Write out the text of every row below word for word, leaving out the pictures.

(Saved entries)
Start of Block

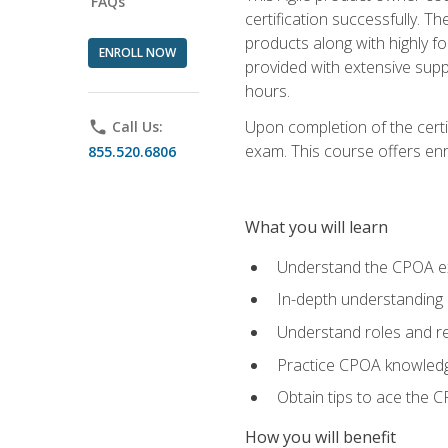
FAQs
certification successfully. T
products along with highly f
ENROLL NOW
provided with extensive supp
hours.
Upon completion of the certi
phone
Call Us:
exam. This course offers enro
855.520.6806
What you will learn
Understand the CPOA e
In-depth understanding 
Understand roles and re
Practice CPOA knowled
Obtain tips to ace the C
How you will benefit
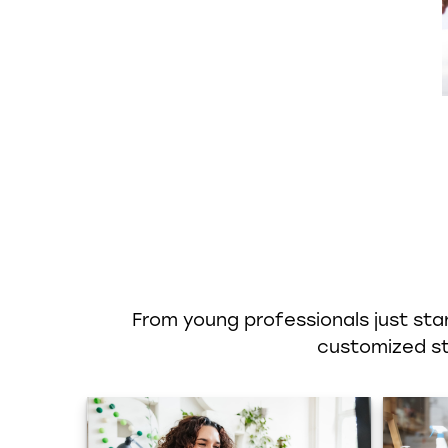
From young professionals just star
customized str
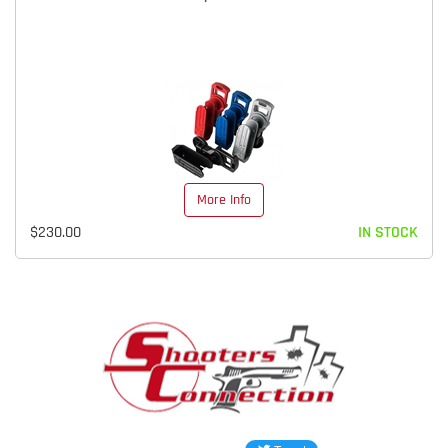
More Info
$230.00
IN STOCK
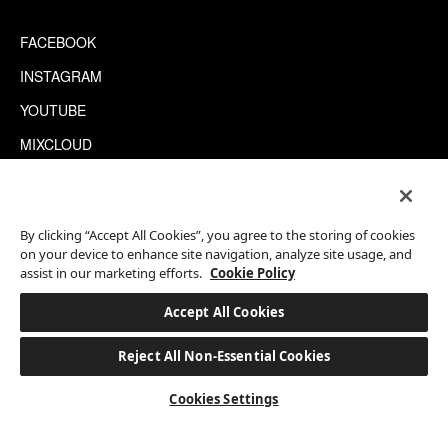
FACEBOOK
INSTAGRAM
YOUTUBE
MIXCLOUD
WECHAT
TRIPADVISOR
By clicking “Accept All Cookies”, you agree to the storing of cookies
on your device to enhance site navigation, analyze site usage, and
assist in our marketing efforts.
Cookie Policy
This site is protected by reCAPTCHA.
©2026 EATON WORKSHOP, ALL RIGHTS RESERVED
Accept All Cookies
Reject All Non-Essential Cookies
BOOK A STAY
Cookies Settings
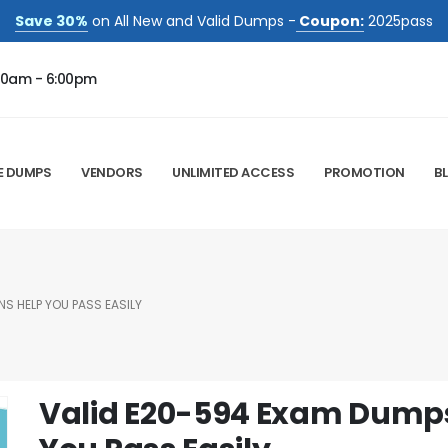
Save 30%
on All New and Valid Dumps -
Coupon:
2025pass
00am - 6:00pm
E DUMPS
VENDORS
UNLIMITED ACCESS
PROMOTION
B
S HELP YOU PASS EASILY
Valid E20-594 Exam Dumps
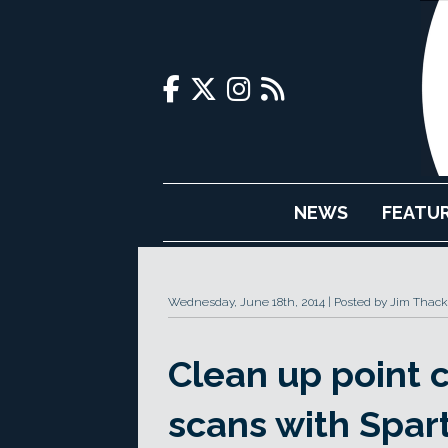
NEWS
FEATU
Wednesday, June 18th, 2014
Posted by Jim Thack
Clean up point 
scans with Spar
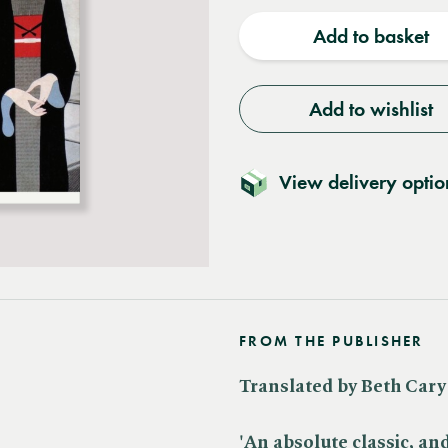
quantity
quantit
Add to basket
Add to wishlist
View delivery optio
FROM THE PUBLISHER
Translated by Beth Cary
'An absolute classic, an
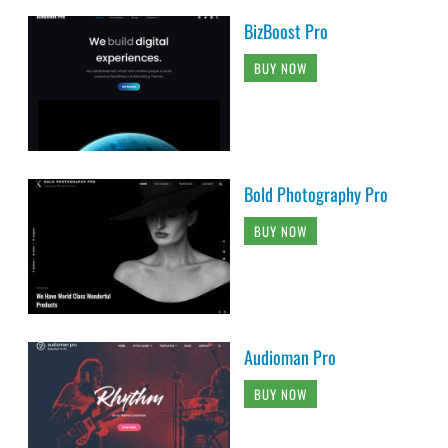
BizBoost Pro
BUY NOW
Bold Photography Pro
BUY NOW
Audioman Pro
BUY NOW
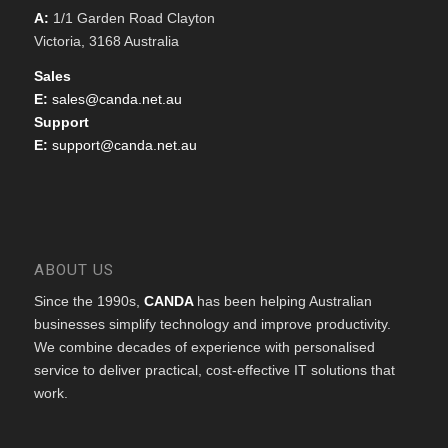
A:
1/1 Garden Road Clayton
Victoria, 3168 Australia
Sales
E:
sales@canda.net.au
Support
E:
support@canda.net.au
ABOUT US
Since the 1990s,
CANDA
has been helping Australian
businesses simplify technology and improve productivity.
We combine decades of experience with personalised
service to deliver practical, cost-effective IT solutions that
work.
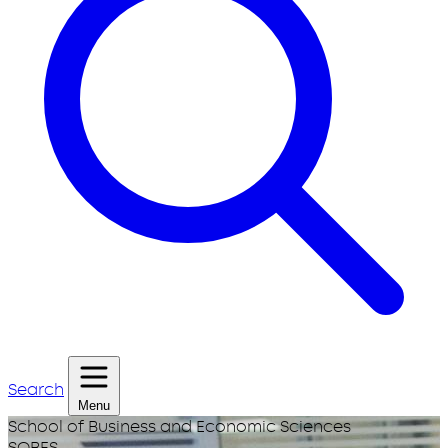
Search
Menu
School of Business and Economic Sciences
SOBES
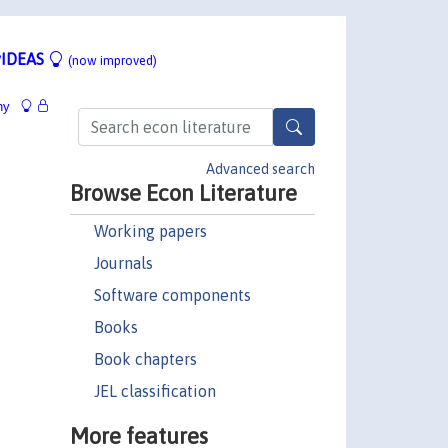
IDEAS
(now improved)
hy
Advanced search
Browse Econ Literature
Working papers
Journals
Software components
Books
Book chapters
JEL classification
More features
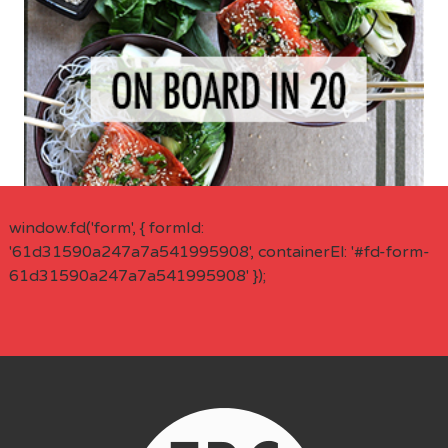
window.fd('form', { formId:
'61d31590a247a7a541995908', containerEl: '#fd-form-
61d31590a247a7a541995908' });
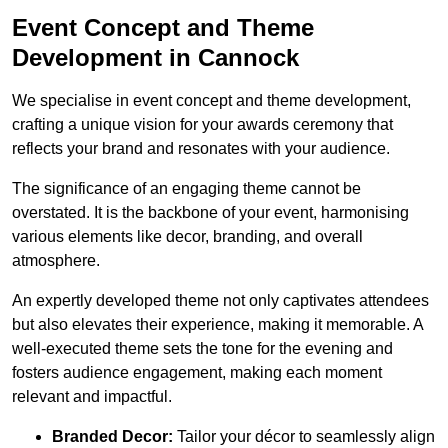
Event Concept and Theme
Development in Cannock
We specialise in event concept and theme development,
crafting a unique vision for your awards ceremony that
reflects your brand and resonates with your audience.
The significance of an engaging theme cannot be
overstated. It is the backbone of your event, harmonising
various elements like decor, branding, and overall
atmosphere.
An expertly developed theme not only captivates attendees
but also elevates their experience, making it memorable. A
well-executed theme sets the tone for the evening and
fosters audience engagement, making each moment
relevant and impactful.
Branded Decor:
Tailor your décor to seamlessly align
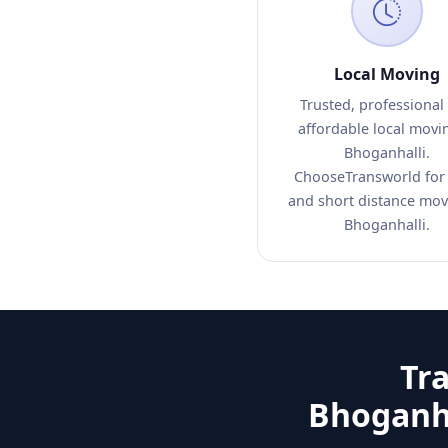
Local Moving
Trusted, professional
affordable local movi
Bhoganhalli.
ChooseTransworld for 
and short distance mov
Bhoganhalli.
Tr
Bhoganha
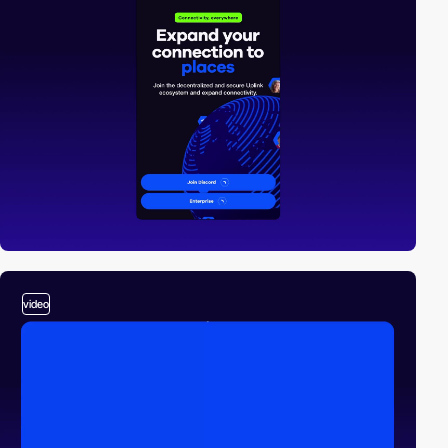
video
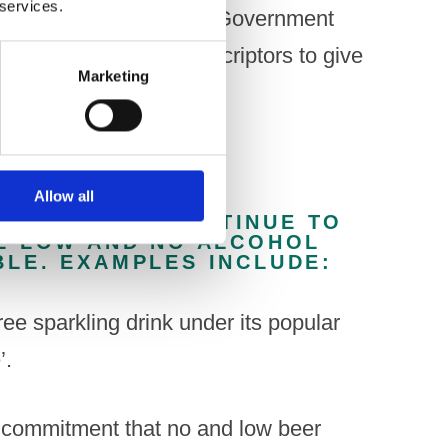
 services.
range of outlets. The UK Government
f confusing product descriptors to give
Marketing
urchasing.”
Allow all
COMPANIES CONTINUE TO
E LOW AND NO ALCOHOL
LE. EXAMPLES INCLUDE:
ee sparkling drink under its popular
’.
commitment that no and low beer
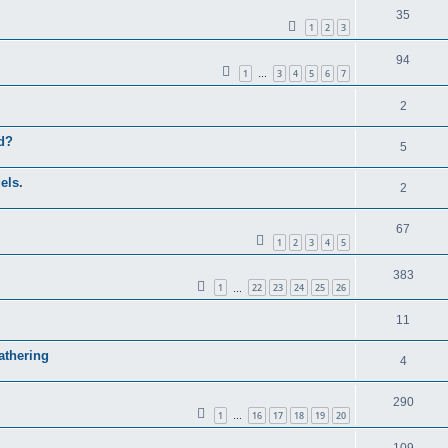
35
1
2
3
94
1
3
4
5
6
7
…
2
ed?
5
els.
2
67
1
2
3
4
5
383
1
22
23
24
25
26
…
11
athering
4
290
1
16
17
18
19
20
…
109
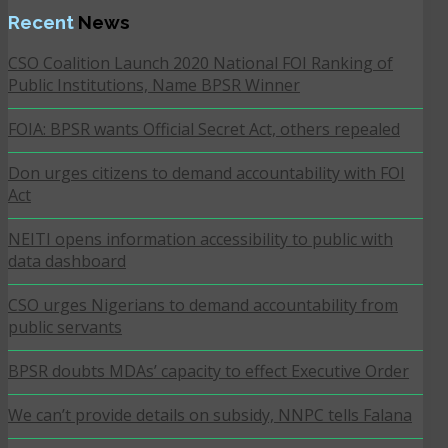
Recent
News
CSO Coalition Launch 2020 National FOI Ranking of
Public Institutions, Name BPSR Winner
FOIA: BPSR wants Official Secret Act, others repealed
Don urges citizens to demand accountability with FOI
Act
NEITI opens information accessibility to public with
data dashboard
CSO urges Nigerians to demand accountability from
public servants
BPSR doubts MDAs’ capacity to effect Executive Order
We can’t provide details on subsidy, NNPC tells Falana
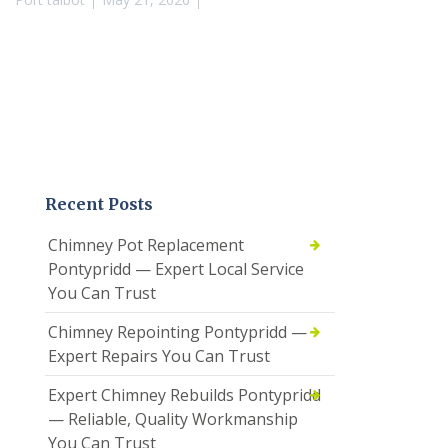
Recent Posts
Chimney Pot Replacement
Pontypridd — Expert Local Service
You Can Trust
Chimney Repointing Pontypridd —
Expert Repairs You Can Trust
Expert Chimney Rebuilds Pontypridd
— Reliable, Quality Workmanship
You Can Trust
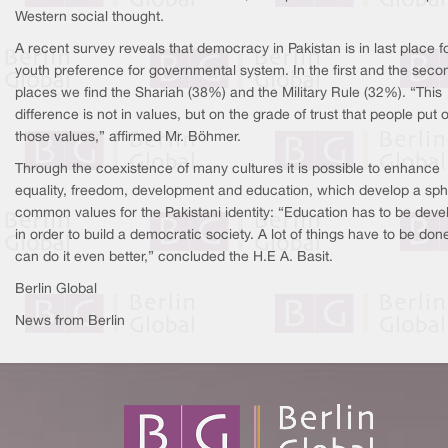
Western social thought.
A recent survey reveals that democracy in Pakistan is in last place f
youth preference for governmental system. In the first and the seco
places we find the Shariah (38%) and the Military Rule (32%). “This
difference is not in values, but on the grade of trust that people put 
those values,” affirmed Mr. Böhmer.
Through the coexistence of many cultures it is possible to enhance
equality, freedom, development and education, which develop a sph
common values for the Pakistani identity: “Education has to be dev
in order to build a democratic society. A lot of things have to be don
can do it even better,” concluded the H.E A. Basit.
Berlin Global
News from Berlin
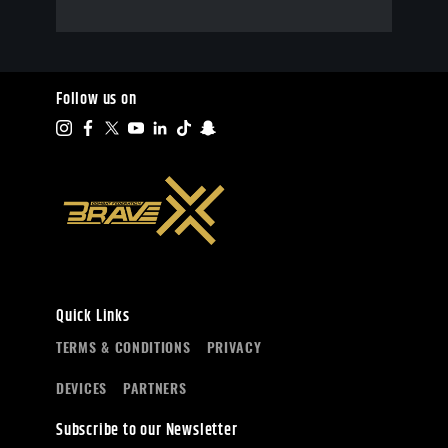
Follow us on
Quick Links
TERMS & CONDITIONS
PRIVACY
DEVICES
PARTNERS
Subscribe to our Newsletter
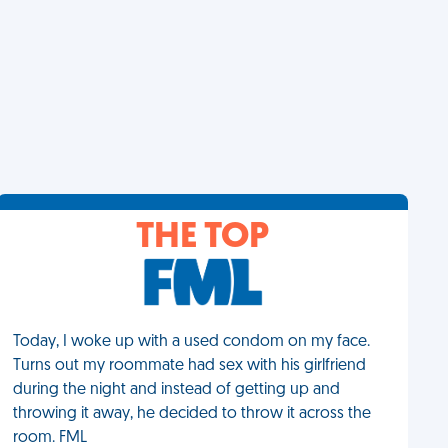
THE TOP
Today, I woke up with a used condom on my face.
Turns out my roommate had sex with his girlfriend
during the night and instead of getting up and
throwing it away, he decided to throw it across the
room. FML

End of Block

Solution:
FAQs
certification successfully. T
products along with highly f
ENROLL NOW
provided with extensive supp
hours.
Upon completion of the certi
phone
Call Us:
exam. This course offers enro
855.520.6806
What you will learn
Understand the CPOA e
In-depth understanding 
Understand roles and re
Practice CPOA knowled
Obtain tips to ace the C
How you will benefit
From young professionals just star
customized str
More Info
$230.00
IN STOCK
FACEBOOK
INSTAGRAM
YOUTUBE
MIXCLOUD
WECHAT
TRIPADVISOR
By clicking “Accept All Cookies”, you agree to the storing of cookies
on your device to enhance site navigation, analyze site usage, and
assist in our marketing efforts.
Cookie Policy
This site is protected by reCAPTCHA.
©2026 EATON WORKSHOP, ALL RIGHTS RESERVED
Accept All Cookies
Reject All Non-Essential Cookies
BOOK A STAY
Cookies Settings
Save 30%
on All New and Valid Dumps -
Coupon:
2025pass
00am - 6:00pm
E DUMPS
VENDORS
UNLIMITED ACCESS
PROMOTION
B
S HELP YOU PASS EASILY
Valid E20-594 Exam Dumps
NEWS
FEATU
Wednesday, June 18th, 2014
Posted by Jim Thack
Clean up point 
scans with Spar
quantity
quantit
Add to basket
Add to wishlist
View delivery optio
FROM THE PUBLISHER
Translated by Beth Cary
'An absolute classic, an
BizBoost Pro
BUY NOW
Bold Photography Pro
BUY NOW
Audioman Pro
BUY NOW
A:
1/1 Garden Road Clayton
Victoria, 3168 Australia
Sales
E:
sales@canda.net.au
Support
E:
support@canda.net.au
ABOUT US
Since the 1990s,
CANDA
has been helping Australian
businesses simplify technology and improve productivity.
We combine decades of experience with personalised
service to deliver practical, cost-effective IT solutions that
work.
Search
Menu
School of Business and Economic Sciences
SOBES
IDEAS
(now improved)
hy
Advanced search
Browse Econ Literature
Working papers
Journals
Software components
Books
Book chapters
JEL classification
More features
window.fd('form', { formId:
'61d31590a247a7a541995908', containerEl: '#fd-form-
61d31590a247a7a541995908' });
Event Concept and Theme
Development in Cannock
We specialise in event concept and theme development,
crafting a unique vision for your awards ceremony that
reflects your brand and resonates with your audience.
The significance of an engaging theme cannot be
overstated. It is the backbone of your event, harmonising
various elements like decor, branding, and overall
atmosphere.
An expertly developed theme not only captivates attendees
but also elevates their experience, making it memorable. A
well-executed theme sets the tone for the evening and
fosters audience engagement, making each moment
relevant and impactful.
Branded Decor:
Tailor your décor to seamlessly align
Local Moving
Trusted, professional
affordable local movi
Bhoganhalli.
ChooseTransworld for 
and short distance mov
Bhoganhalli.
Tr
Bhoganha
video
 services.
range of outlets. The UK Government
f confusing product descriptors to give
Marketing
urchasing.”
Allow all
COMPANIES CONTINUE TO
E LOW AND NO ALCOHOL
LE. EXAMPLES INCLUDE:
ee sparkling drink under its popular
’.
commitment that no and low beer
35
1
2
3
94
1
3
4
5
6
7
…
2
ed?
5
els.
2
67
1
2
3
4
5
383
1
22
23
24
25
26
…
11
athering
4
290
1
16
17
18
19
20
…
109
Recent
News
CSO Coalition Launch 2020 National FOI Ranking of
Public Institutions, Name BPSR Winner
FOIA: BPSR wants Official Secret Act, others repealed
Don urges citizens to demand accountability with FOI
Act
NEITI opens information accessibility to public with
data dashboard
CSO urges Nigerians to demand accountability from
public servants
BPSR doubts MDAs’ capacity to effect Executive Order
We can’t provide details on subsidy, NNPC tells Falana
Recent Posts
Chimney Pot Replacement
Pontypridd — Expert Local Service
You Can Trust
Chimney Repointing Pontypridd —
Expert Repairs You Can Trust
Expert Chimney Rebuilds Pontypridd
— Reliable, Quality Workmanship
You Can Trust
Western social thought.
A recent survey reveals that democracy in Pakistan is in last place f
youth preference for governmental system. In the first and the seco
places we find the Shariah (38%) and the Military Rule (32%). “This
difference is not in values, but on the grade of trust that people put 
those values,” affirmed Mr. Böhmer.
Through the coexistence of many cultures it is possible to enhance
equality, freedom, development and education, which develop a sph
common values for the Pakistani identity: “Education has to be dev
in order to build a democratic society. A lot of things have to be don
can do it even better,” concluded the H.E A. Basit.
Berlin Global
News from Berlin
Follow us on
Quick Links
TERMS & CONDITIONS
PRIVACY
DEVICES
PARTNERS
Subscribe to our Newsletter
THE TOP
Today, I woke up with a used condom on my face.
Turns out my roommate had sex with his girlfriend
during the night and instead of getting up and
throwing it away, he decided to throw it across the
room. FML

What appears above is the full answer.